The most difficult adjustment I faced throughout my education in this town came at the hands of the district itself. I can trace it all the way back to the beginning of third grade. My father had recently been laid off from a railroad company that was rapidly losing money and other services to the opposition. Both my sister and I were enrolled in Catholic school at the time, oblivious to our parent's haste financial state. Within the first few days of the new school year, my mother was knocking on my classroom door. Once opened, she's motioning with her index finger to grab my belongings and to come with her. My sister is already in the car. It is here where my mother explains how we could no longer afford the school we were attending. Whatever sad feelings I had that I couldn't see my school friends anymore were immediately squashed with the notion that my sister and I had an entire week off from school thanks to dad's pink slip.

Within that free week, my sister and I had to partake in a series of small tests to see just how capable we were at handling the rigors of an almighty public school education. I somehow proved to be a more adept reader than my soon-to-be third grade peers. So much so that it became awkward once we started back up at our new school. I would be sitting there, doing my thing, when some gawky sixth-grader would just be hanging in front of the doorway to come and get me for reading class. I'd grab my book and trudge upstairs with him, sitting in a circle reading crap I really didn't care about. It was, however, a great relief from the mopey dredge happening downstairs in my own classroom.

That mopey dredge would keep happening for the rest of my time in grade school.

At some point during my youth, city educators and administrative bigwigs thought it would be a great idea to start shuffling the schools around, closing some and merging some here and there - mostly likely just to placate their wallets rather than maximize student potential. The end result was the process of moving students to and from various new buildings, making both commutes and adaptations beyond challenging. Naturally, administration didn't give a shit. You either comply with the changes, or you can leave. In my particular case, I was in one building from grades three through seven. The decision was to send us across the other side of the city for just one year, eighth grade.

One school, one grade, for just one year.

After eighth grade, they split us up again. Half attended one public high school, while the rest attended the other. Most of us, anyway. Some families wised up and started sending their kids to schools out of district, or to private ones altogether. There had been two public high schools in the city for years and years, but by the time I got to one of them, they were just about finished with the idea. Naturally, it was the particular building I was attending they were going close and convert into a middle school. This meant my classmates and I all had to move back to the other side of town to attend the newly merged high school.

We commenced as one unified high school for eleventh grade, and I simply could not handle it. I went from a school of maybe three-hundred total students to one with fifteen-hundred students. I was getting D's in everything, a stark contrast from my B+ average at my first high school. I begged my parents to transfer to the private school in town, which they wonderfully granted. Unfortunately, it didn't make much of a difference as I wound back up at the very school I didn't want to go to in the first place for my senior year.
________________________________________
▶ **Prompt a**
In the records, rewrite the lines from the line with "vermelha é associada às emoções profundas e" to the line with "temperaturas elevadas", replacing "recipiente largo" with "recipiente fundo" and leaving everything else unchanged.
The school essay and the records come from unrelated sources.
________________________________________
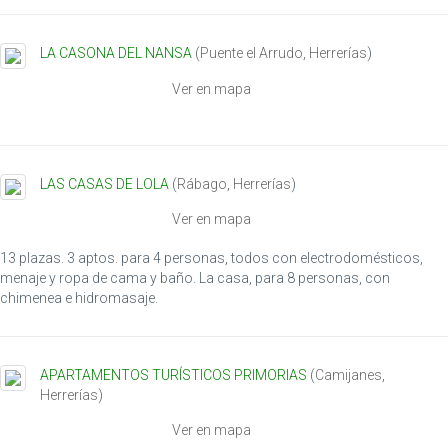
LA CASONA DEL NANSA
(
Puente el Arrudo
,
Herrerías
)
Ver en mapa
LAS CASAS DE LOLA
(
Rábago
,
Herrerías
)
Ver en mapa
13 plazas. 3 aptos. para 4 personas, todos con electrodomésticos,
menaje y ropa de cama y baño. La casa, para 8 personas, con
chimenea e hidromasaje.
APARTAMENTOS TURÍSTICOS PRIMORIAS
(
Camijanes
,
Herrerías
)
Ver en mapa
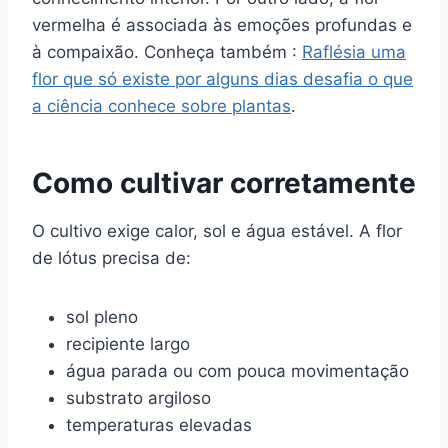
vermelha é associada às emoções profundas e
à compaixão. Conheça também :
Raflésia uma
flor que só existe por alguns dias desafia o que
a ciência conhece sobre plantas
.
Como cultivar corretamente
O cultivo exige calor, sol e água estável. A flor
de lótus precisa de:
sol pleno
recipiente largo
água parada ou com pouca movimentação
substrato argiloso
temperaturas elevadas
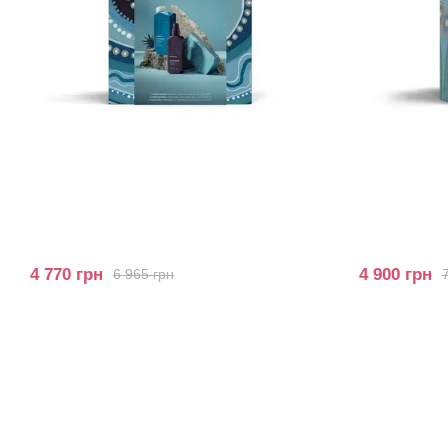
4 770 грн
4 900 грн
6 965 грн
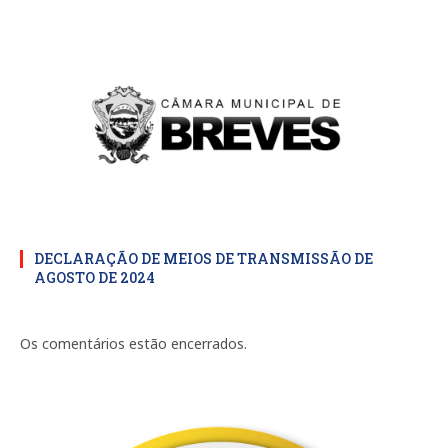
DECLARAÇÃO DE MEIOS DE TRANSMISSÃO DE
AGOSTO DE 2024
Os comentários estão encerrados.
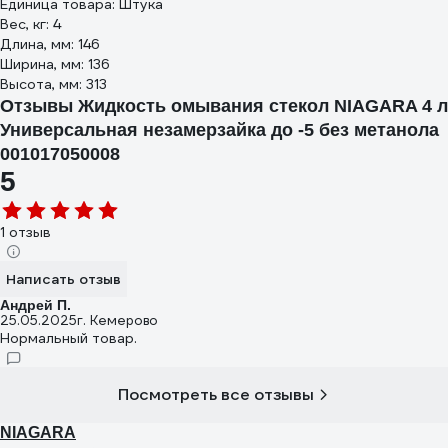
Единица товара: Штука
Вес, кг: 4
Длина, мм: 146
Ширина, мм: 136
Высота, мм: 313
Отзывы Жидкость омывания стекол NIAGARA 4 л
Универсальная незамерзайка до -5 без метанола
001017050008
5
1 отзыв
Написать отзыв
Андрей П.
25.05.2025
г. Кемерово
Нормальный товар.
Посмотреть все отзывы
NIAGARA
________________________________________
▶ **Prompt b**
According to the school essay, how many students did the newly merged high school have?

▶ **Task solution a**
vermelha é associada às emoções profundas e
à compaixão. Conheça também :
Raflésia uma
flor que só existe por alguns dias desafia o que
a ciência conhece sobre plantas
.
Como cultivar corretamente
O cultivo exige calor, sol e água estável. A flor
de lótus precisa de:
sol pleno
recipiente fundo
água parada ou com pouca movimentação
substrato argiloso
temperaturas elevadas

▶ **Task solution b**
Fifteen-hundred students.